Énoncé A.
Indiquez combien de lignes des entrées contiennent le mot « water », en respectant la casse. Répondez par ce seul nombre.

Question
Quel dit la religion du pèlerin qui effectue la Station Rituelle à Arafat avant que le soleil n’atteigne le zénith et qui en part un peu après ? Est-il permis aux pèlerins de descendre en groupes du Mont d’Arafat avant la prière d’al-Maghreb ? Quel est l’avis religieux relatif au pèlerin qui stationne à Arafat seulement une partie de la veille du jour d’al-Nahr ?
Est-il religieusement permis que la descente en groupes du Mont d’Arafat se fasse étape par étape pour faciliter la descente du grand nombre de pèlerins ? Si oui, ne s’agit-t-il alors d’intervention dans les rites du Hajj ?
Réponse
Tout d’abord, les Ulémas sont d’accord que le temps convenable pour stationner à Arafat commence après que le soleil atteigne le zénith et prend fin à l’apparition de l’aube du Jour d’al-Nahr. Ils sont également d’accord que celui qui stationne à Arafat après que le soleil atteigne le zénith jusqu’à la nuit, accomplit ainsi un Hajj parfait. De même, ils sont unanimes que le pèlerin qui effectue la Station Rituelle à Arafat la veille d’al-Nahr accomplit un Hajj valide.
Questions relatives à la Station rituelle à ‘Arafat :
(1)
Quel est l’avis religieux relatif à la Station rituelle à Arafat et à la descente des pèlerins en groupes de ce Mont avant que le soleil n’atteigne pas le zénith ? Est-ce que cela dispense le pèlerin d’y stationner après que le soleil atteigne le zénith ?
La majorité des savants indiquent que la Station Rituelle à Arafat commence à partir du zénith et qu’y stationner avant est un acte invalide. Et par conséquent, le pèlerin qui n’y stationne pas après le zénith n’accomplit pas ainsi son pèlerinage.
Les Hanbalites, de leur côté, précisent que le Hajj du fidèle, qui stationne au Mont de ‘Arafat et en descend après l’aube et avant le zénith, est valide ; mais il doit offrir en conséquence un sacrifice (à titre de réparation). Ils se sont référés, en fait, au Hadith rapporté par ‘Orwa Ibn Modarress qui dit :
« A Mozdaléfa, j’ai dit au Prophète lorsqu’il était en train d’y accomplir la prière : « O Messager d’Allah ! J’ai stationné aux deux monts de Tayyé’ jusqu’à être atteint de fatigue, moi et ma monture. Par mon Seigneur ! Je n’ai point laissé de mont sans y stationner. Mon Hajj serait-il alors valide ? », « Celui qui assiste à notre prière-ci, stationne avec nous (à Mozdaléfa) jusqu’à en descendre en masse et fait déjà l’Arrêt Rituel au Mont de ‘Arafat pendant la nuit ou le jour, accomplit ainsi un Hajj parfait et se délit des interdictions de l’Ihram[1]. »
Dans Montaqa al-Akhbar ((5/116) Ed. al-Monyryya), l’imam Abu Barakat Ibn Taymeya le hanbalite dit après avoir mentionné le Hadith cité là-dessus :
« Ce Hadith est une preuve évidente que le pèlerin peut stationner à n’importe quel moment du jour de ‘Arafat. »

Énoncé B.
D'après le texte sur la Station rituelle à Arafat, entre quels moments se situe le temps convenable pour stationner à Arafat selon l'accord des Ulémas ?

Données enregistrées.
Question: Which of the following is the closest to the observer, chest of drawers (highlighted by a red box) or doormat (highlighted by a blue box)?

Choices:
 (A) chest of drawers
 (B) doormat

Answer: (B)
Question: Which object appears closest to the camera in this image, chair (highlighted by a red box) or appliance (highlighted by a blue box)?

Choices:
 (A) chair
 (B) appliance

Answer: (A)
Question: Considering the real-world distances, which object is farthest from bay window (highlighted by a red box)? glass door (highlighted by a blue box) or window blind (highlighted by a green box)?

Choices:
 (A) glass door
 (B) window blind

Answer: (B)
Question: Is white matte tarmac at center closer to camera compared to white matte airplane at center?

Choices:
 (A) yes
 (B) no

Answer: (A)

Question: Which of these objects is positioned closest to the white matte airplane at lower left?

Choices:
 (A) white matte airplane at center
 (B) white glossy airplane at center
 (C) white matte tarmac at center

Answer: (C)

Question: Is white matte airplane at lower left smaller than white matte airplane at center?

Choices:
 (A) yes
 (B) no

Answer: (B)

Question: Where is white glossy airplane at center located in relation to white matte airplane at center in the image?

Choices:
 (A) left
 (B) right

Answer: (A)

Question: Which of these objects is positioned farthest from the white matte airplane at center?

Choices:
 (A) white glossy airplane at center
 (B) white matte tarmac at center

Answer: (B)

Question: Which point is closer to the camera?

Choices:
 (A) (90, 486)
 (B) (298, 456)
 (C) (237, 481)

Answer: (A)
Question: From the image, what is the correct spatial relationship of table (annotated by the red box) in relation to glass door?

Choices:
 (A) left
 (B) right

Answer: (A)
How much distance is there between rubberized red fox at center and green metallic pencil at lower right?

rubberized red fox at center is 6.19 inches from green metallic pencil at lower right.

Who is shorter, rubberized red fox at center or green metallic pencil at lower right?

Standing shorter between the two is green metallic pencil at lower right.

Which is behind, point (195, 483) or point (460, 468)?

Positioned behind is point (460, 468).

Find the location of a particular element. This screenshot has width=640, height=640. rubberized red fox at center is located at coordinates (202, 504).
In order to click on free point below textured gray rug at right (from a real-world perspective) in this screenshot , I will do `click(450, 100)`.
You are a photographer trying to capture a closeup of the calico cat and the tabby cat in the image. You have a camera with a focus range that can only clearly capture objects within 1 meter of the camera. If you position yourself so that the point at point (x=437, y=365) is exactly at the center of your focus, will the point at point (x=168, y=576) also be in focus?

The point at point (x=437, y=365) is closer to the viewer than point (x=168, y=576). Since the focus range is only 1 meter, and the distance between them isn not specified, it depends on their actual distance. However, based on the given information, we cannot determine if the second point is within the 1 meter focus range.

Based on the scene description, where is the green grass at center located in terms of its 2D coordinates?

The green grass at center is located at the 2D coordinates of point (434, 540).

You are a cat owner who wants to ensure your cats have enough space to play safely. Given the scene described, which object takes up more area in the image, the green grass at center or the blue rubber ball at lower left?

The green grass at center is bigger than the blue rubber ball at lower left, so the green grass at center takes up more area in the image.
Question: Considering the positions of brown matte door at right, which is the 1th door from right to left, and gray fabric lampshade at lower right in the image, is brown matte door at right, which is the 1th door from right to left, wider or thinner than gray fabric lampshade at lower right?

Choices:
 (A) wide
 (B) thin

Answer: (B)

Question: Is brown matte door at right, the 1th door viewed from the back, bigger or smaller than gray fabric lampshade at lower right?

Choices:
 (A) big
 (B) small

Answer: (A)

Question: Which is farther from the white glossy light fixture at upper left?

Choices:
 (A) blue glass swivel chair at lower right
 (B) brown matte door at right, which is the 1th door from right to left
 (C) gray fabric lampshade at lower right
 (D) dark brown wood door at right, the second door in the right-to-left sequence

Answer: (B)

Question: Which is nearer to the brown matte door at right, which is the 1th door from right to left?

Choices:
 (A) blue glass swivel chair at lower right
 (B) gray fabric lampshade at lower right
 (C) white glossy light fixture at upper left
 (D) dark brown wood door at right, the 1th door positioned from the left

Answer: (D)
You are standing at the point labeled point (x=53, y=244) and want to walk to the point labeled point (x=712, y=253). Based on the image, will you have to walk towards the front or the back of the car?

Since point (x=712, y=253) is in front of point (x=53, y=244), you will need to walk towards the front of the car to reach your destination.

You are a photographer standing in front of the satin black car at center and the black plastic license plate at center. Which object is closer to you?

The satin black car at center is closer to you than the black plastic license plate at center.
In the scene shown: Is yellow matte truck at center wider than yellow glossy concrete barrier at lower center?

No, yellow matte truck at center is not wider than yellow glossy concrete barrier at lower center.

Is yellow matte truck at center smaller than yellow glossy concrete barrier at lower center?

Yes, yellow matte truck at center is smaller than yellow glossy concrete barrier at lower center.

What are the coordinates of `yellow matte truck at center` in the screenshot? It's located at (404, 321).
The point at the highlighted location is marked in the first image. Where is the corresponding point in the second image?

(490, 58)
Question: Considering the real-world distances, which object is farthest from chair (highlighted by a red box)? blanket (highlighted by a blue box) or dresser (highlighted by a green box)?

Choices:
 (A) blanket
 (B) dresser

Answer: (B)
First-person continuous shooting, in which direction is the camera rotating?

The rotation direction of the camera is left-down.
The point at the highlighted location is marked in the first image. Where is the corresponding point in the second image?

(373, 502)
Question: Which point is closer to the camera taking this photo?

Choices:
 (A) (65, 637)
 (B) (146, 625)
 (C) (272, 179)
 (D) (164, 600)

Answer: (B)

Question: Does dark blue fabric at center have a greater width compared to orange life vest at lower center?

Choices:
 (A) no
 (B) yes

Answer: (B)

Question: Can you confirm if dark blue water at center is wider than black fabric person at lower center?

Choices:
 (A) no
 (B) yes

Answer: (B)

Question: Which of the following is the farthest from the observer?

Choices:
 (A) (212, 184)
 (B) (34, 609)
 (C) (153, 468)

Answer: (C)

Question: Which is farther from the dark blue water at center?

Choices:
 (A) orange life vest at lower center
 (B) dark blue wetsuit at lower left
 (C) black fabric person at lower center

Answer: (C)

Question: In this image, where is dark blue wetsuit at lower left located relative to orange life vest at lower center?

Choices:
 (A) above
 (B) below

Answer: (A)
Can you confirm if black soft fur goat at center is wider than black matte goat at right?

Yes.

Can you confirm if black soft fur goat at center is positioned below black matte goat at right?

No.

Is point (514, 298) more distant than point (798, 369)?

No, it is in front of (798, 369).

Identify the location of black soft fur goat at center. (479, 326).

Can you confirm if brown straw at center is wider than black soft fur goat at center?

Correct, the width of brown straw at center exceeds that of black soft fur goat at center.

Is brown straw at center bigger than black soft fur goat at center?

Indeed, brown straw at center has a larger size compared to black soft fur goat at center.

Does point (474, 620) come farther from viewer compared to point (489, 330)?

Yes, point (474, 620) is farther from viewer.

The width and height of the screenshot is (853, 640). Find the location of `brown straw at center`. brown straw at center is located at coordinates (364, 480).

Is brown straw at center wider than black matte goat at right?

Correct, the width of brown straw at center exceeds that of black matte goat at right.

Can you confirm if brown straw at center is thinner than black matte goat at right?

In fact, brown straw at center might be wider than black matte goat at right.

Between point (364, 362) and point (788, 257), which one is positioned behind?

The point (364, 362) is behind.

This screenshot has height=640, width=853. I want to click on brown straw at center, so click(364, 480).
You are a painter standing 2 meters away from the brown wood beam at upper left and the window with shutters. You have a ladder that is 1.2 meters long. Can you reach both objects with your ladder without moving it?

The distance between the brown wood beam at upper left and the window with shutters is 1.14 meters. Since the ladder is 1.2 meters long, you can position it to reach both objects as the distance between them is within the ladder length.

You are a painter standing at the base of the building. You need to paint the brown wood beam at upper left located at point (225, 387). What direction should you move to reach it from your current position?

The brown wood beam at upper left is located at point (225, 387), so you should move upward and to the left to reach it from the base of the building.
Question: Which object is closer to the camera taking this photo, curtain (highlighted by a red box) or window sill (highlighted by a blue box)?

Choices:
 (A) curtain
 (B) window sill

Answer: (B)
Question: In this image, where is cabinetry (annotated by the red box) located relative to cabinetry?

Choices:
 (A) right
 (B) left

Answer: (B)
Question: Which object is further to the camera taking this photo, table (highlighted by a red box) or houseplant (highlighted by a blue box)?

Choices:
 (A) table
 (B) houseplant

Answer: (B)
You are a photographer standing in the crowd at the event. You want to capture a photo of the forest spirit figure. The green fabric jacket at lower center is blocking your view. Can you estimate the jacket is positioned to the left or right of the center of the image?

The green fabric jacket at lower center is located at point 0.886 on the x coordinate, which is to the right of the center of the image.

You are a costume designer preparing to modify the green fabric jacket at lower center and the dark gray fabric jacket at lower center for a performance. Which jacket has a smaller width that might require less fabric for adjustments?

Corrigé A.
2

Corrigé B.
Ce temps commence après que le soleil atteint le zénith et prend fin à l'apparition de l'aube du jour d'al-Nahr.